Q: What’s an assumption people make about hip hop that you think isn’t true?
A: Hip hop is stigmatized by this idea that it’ll invite disrespectful, rowdy crowds to your doorstep. This past year alone, I’ve caught wind of 3 Boston venues who’ve decided to no longer allow hip hop in their space. Yes, it’s a youthful sport. It may get abrasive or angsty at times. But it’s unified and communal. For all of the backlash hip hop gets for its praise of drugs, violence, and misogyny, it carries a lot more spiritual and political value than people realize.
Q: What drew you to hip hop?
A: My father. He loved Parliament, the Blackbyrds, and Earth Wind and Fire..the fun, funky side of old school R&B. So naturally, when west coast rappers repurposed those grooves over rap drums, he bought their albums. I just happened to be in the car when those CDs were played, and the rest is history.
Q: What drives you to create?
A: My need to build relationships and let you know you’re not alone.
Q: What’s one thing you’ve learned over time?
A: I’ve learned that you need people. Google the Austin Kleon coined term, “scenius.”
Lamont Price has appeared in “Triumph the Insult Comic Dog’s Election Special” from Funny Or Die (available on Hulu), Funny Or Die’s Oddball Comedy Tour, and National Public Radio’s “Bullseye with Jesse Thorn.” A Comedy Central “Comedian to Watch,” Price has appeared with numerous national stars such as Dane Cook as well as “Opie and Anthony” regulars Rich Vos and the late Patrice O’Neal. He’s a regular at the Boston Comedy Festival, as well as the Hampton Beach (N.H.) Comedy Festival.
Q: What drives you to perform comedy?
A: There’s a certain adrenaline to performing live that you can’t get from any other part of life and making people laugh with an original thought is almost better than weed.
Q: What’s something you’ve learned over time?
A: Making yourself truly happy is the only sure way to sincerely make anyone else happy.
Q: What can you share about a mentor or idol that has influenced your work?

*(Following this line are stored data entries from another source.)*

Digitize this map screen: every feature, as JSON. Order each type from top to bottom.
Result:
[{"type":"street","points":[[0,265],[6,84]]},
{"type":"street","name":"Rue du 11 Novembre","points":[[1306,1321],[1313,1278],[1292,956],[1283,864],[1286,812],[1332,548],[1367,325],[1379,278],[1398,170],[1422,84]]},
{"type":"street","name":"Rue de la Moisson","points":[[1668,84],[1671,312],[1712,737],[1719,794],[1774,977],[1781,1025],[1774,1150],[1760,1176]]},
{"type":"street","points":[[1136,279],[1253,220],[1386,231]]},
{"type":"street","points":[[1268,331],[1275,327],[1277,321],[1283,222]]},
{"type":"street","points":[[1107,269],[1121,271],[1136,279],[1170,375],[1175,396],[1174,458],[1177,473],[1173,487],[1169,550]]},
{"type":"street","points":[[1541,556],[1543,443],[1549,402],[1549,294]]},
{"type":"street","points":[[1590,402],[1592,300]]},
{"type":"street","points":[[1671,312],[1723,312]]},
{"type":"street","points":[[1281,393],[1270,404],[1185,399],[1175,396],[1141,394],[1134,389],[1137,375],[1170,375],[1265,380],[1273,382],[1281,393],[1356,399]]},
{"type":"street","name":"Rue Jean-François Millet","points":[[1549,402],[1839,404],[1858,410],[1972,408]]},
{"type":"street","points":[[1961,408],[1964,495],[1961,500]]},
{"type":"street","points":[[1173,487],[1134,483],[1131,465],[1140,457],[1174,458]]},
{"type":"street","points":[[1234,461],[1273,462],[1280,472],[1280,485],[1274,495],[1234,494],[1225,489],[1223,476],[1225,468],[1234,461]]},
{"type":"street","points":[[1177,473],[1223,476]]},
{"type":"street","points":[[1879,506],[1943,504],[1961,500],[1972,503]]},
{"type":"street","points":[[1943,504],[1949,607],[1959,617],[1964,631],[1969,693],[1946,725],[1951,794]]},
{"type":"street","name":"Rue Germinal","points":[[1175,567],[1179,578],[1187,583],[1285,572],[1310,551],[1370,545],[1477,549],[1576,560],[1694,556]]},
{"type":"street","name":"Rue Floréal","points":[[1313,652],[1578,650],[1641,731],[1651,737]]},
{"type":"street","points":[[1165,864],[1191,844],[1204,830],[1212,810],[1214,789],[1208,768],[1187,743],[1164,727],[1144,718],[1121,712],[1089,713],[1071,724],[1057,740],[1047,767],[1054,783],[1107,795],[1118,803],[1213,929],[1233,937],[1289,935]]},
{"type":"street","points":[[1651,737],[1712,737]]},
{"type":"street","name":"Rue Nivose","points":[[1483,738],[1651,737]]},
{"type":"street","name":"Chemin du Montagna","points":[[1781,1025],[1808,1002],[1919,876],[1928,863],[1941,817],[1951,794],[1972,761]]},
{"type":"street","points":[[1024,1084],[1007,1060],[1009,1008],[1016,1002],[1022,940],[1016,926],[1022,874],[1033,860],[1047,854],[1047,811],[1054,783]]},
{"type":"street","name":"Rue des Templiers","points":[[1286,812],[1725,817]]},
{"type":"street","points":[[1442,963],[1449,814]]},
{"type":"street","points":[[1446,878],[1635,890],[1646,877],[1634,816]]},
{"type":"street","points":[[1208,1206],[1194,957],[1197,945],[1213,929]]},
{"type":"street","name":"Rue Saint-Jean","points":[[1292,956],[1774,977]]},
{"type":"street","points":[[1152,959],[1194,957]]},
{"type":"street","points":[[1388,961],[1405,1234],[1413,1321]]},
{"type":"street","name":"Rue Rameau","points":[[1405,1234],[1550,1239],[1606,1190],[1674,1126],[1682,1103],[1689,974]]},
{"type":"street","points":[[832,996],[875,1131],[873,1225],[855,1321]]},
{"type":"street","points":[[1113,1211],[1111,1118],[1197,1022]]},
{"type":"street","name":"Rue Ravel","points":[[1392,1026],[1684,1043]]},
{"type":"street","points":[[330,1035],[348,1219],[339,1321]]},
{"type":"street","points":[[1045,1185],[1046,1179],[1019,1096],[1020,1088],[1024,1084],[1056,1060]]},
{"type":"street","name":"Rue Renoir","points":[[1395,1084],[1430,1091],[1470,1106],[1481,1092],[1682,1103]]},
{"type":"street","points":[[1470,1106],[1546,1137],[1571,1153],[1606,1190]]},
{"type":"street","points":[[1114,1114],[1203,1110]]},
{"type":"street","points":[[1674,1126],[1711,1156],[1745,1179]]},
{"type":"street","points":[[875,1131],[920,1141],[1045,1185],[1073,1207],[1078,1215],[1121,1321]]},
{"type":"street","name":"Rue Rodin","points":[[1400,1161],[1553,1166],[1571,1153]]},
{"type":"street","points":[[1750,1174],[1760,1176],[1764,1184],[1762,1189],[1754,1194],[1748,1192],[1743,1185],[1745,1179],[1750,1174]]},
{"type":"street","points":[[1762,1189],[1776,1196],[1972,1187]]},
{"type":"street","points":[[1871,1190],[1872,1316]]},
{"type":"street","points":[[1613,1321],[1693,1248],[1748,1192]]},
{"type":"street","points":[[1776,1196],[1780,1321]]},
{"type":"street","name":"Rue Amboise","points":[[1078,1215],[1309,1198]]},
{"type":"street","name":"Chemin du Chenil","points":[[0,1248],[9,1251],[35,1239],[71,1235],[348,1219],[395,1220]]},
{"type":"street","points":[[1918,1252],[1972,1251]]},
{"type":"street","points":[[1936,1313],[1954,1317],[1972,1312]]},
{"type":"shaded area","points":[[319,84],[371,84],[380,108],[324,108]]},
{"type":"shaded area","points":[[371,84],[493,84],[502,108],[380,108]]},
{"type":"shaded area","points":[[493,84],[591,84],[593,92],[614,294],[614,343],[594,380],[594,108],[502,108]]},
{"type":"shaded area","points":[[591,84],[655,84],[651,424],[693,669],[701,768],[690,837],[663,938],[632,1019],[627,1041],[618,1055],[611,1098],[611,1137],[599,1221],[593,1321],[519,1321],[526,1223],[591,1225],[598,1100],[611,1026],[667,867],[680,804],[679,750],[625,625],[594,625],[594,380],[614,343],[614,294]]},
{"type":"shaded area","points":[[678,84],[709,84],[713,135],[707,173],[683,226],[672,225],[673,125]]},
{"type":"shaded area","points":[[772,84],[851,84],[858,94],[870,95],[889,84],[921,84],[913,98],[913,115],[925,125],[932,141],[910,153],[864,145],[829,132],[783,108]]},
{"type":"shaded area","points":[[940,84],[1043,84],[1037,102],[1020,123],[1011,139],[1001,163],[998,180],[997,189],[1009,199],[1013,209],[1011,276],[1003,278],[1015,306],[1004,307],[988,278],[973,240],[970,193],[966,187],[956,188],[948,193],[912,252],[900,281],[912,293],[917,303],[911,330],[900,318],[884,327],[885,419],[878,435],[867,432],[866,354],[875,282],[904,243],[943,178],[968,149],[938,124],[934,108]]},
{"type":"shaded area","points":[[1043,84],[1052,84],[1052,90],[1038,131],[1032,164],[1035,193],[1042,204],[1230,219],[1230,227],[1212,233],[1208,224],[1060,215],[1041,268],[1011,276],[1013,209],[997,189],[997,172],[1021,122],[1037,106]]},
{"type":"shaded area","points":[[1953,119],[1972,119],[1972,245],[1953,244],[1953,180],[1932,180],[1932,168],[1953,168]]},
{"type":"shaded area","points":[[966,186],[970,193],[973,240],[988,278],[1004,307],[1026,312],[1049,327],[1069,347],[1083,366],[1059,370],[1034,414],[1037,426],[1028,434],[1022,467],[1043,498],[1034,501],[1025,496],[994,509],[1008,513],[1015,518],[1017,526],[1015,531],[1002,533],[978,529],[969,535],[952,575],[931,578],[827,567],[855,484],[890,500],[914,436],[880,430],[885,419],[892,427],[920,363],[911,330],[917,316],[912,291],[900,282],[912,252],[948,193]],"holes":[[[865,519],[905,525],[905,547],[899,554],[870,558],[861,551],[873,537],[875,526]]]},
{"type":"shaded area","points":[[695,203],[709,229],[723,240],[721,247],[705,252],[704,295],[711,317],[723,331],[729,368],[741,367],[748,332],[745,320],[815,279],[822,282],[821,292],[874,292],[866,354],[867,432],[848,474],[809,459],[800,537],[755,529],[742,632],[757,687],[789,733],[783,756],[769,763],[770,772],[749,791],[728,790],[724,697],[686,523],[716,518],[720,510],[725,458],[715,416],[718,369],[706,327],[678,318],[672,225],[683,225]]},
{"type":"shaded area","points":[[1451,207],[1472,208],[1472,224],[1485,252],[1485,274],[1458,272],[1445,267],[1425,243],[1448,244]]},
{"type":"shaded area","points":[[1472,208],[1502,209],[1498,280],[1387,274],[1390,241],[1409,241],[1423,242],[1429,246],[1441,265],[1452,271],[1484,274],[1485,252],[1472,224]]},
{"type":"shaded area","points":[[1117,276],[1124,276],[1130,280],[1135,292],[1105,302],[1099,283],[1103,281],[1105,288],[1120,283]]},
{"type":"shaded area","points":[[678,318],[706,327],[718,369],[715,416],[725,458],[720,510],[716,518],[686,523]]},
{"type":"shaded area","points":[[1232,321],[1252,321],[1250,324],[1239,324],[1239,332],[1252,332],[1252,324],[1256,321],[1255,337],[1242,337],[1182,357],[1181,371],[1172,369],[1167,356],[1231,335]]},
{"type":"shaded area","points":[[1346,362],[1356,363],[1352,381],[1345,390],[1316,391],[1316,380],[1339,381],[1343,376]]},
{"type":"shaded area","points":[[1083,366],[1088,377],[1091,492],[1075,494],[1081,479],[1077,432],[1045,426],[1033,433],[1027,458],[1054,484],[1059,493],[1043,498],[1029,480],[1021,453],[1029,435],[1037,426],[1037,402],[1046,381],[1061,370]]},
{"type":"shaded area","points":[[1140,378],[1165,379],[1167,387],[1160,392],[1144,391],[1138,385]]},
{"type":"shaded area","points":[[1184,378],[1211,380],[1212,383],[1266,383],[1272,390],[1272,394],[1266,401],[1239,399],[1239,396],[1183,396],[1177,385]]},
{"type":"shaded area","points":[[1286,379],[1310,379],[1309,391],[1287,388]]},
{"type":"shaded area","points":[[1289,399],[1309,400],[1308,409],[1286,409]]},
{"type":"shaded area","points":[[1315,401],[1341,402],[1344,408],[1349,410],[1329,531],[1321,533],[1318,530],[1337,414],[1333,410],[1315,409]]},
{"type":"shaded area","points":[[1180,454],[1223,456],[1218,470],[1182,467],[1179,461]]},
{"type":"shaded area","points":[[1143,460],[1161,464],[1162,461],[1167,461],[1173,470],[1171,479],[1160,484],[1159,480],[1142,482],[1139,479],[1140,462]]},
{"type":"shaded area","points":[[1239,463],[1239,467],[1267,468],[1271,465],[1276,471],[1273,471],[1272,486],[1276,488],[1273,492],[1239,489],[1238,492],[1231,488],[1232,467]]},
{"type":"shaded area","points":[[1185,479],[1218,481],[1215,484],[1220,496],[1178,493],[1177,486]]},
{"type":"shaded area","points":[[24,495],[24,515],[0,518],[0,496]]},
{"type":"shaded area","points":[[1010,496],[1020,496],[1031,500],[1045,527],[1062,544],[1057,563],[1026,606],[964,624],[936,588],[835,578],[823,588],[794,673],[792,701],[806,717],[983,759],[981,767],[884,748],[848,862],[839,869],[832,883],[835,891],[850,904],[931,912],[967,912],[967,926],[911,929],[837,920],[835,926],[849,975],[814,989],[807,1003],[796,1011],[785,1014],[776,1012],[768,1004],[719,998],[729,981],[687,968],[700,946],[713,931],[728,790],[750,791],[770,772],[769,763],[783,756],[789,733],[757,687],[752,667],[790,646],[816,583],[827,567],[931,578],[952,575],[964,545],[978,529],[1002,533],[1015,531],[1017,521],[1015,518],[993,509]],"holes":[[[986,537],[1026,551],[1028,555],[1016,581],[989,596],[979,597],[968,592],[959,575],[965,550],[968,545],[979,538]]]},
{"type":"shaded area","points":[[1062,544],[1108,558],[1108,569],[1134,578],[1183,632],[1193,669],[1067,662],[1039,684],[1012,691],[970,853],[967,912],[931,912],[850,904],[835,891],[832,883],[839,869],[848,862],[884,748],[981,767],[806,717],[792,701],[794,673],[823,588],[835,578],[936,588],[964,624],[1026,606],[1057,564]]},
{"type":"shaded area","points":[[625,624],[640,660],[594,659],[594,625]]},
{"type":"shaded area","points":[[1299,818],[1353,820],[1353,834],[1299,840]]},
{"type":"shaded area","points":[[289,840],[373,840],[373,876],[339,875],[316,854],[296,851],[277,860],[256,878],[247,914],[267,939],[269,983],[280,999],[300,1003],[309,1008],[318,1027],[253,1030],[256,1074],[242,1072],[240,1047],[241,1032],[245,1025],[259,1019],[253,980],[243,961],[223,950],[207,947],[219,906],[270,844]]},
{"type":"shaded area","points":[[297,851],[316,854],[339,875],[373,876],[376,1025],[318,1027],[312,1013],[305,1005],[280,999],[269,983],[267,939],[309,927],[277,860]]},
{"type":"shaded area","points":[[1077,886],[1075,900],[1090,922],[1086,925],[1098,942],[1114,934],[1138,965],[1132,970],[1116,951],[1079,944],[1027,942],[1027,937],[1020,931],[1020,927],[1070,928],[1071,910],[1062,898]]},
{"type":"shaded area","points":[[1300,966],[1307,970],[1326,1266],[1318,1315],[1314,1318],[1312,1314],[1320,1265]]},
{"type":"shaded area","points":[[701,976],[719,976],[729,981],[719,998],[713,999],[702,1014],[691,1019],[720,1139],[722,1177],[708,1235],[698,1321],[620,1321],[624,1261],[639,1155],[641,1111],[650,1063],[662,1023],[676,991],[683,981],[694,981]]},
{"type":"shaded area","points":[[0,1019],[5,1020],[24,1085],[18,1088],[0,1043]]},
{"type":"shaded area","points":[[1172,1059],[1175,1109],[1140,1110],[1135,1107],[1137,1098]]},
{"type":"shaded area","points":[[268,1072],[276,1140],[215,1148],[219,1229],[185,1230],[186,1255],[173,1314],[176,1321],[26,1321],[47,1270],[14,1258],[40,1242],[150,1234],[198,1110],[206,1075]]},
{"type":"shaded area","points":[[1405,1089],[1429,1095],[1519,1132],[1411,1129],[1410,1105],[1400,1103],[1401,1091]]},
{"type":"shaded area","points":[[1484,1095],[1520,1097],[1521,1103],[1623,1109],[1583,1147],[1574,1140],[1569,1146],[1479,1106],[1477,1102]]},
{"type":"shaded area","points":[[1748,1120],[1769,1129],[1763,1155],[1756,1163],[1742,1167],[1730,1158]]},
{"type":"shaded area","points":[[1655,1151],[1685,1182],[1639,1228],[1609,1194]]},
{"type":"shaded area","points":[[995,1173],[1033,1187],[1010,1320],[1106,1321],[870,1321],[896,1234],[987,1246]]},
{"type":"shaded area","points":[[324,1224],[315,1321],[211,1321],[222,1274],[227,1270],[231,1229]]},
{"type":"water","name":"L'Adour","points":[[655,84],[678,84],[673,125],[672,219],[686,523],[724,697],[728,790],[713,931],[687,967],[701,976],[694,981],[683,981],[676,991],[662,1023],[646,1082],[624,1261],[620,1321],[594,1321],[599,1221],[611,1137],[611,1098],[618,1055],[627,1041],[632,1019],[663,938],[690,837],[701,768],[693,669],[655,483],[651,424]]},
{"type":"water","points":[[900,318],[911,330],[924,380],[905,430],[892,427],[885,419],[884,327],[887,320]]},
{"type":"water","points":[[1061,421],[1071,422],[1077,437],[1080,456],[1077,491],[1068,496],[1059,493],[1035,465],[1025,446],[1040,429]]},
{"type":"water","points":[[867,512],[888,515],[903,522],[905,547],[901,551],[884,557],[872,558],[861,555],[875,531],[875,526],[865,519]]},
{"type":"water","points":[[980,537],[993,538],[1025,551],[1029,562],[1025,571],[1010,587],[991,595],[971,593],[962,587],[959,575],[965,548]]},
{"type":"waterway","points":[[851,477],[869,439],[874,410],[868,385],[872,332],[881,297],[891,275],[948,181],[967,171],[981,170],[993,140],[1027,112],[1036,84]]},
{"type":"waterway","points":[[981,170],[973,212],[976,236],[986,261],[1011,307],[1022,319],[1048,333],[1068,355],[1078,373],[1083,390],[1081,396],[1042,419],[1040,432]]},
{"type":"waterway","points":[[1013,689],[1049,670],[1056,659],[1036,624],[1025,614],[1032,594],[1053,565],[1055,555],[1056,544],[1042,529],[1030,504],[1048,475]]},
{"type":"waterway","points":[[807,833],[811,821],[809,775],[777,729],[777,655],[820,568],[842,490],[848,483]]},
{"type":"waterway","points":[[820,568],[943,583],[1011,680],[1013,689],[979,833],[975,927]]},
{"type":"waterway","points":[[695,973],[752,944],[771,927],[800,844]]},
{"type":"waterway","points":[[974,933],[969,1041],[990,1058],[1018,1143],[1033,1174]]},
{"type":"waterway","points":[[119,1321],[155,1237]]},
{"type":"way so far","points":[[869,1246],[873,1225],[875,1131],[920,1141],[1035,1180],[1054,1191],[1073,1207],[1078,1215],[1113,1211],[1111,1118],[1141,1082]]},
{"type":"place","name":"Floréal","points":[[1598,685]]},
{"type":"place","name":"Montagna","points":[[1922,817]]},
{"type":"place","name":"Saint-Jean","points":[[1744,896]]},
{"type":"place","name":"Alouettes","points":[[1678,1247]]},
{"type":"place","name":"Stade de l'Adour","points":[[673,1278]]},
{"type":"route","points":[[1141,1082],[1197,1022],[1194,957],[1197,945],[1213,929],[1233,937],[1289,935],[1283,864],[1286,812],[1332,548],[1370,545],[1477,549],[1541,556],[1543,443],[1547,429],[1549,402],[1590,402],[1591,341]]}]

A: I enjoy watching my idols in comedy, music etc., but I don’t just enjoy watching them perform – I enjoy that they enjoy what they’re doing. It’s not work. They’re having fun. I strive to be that carefree when I grab a microphone.
Q: Since this is a multi-disciplinary show, what are your thoughts on collaboration between artists from different genres?
A: Comedy and music is a beautiful marriage. Finding the right creative beats, comedic timing is a wonderful thing to watch as well as take part in. I’ve been lucky enough to do both.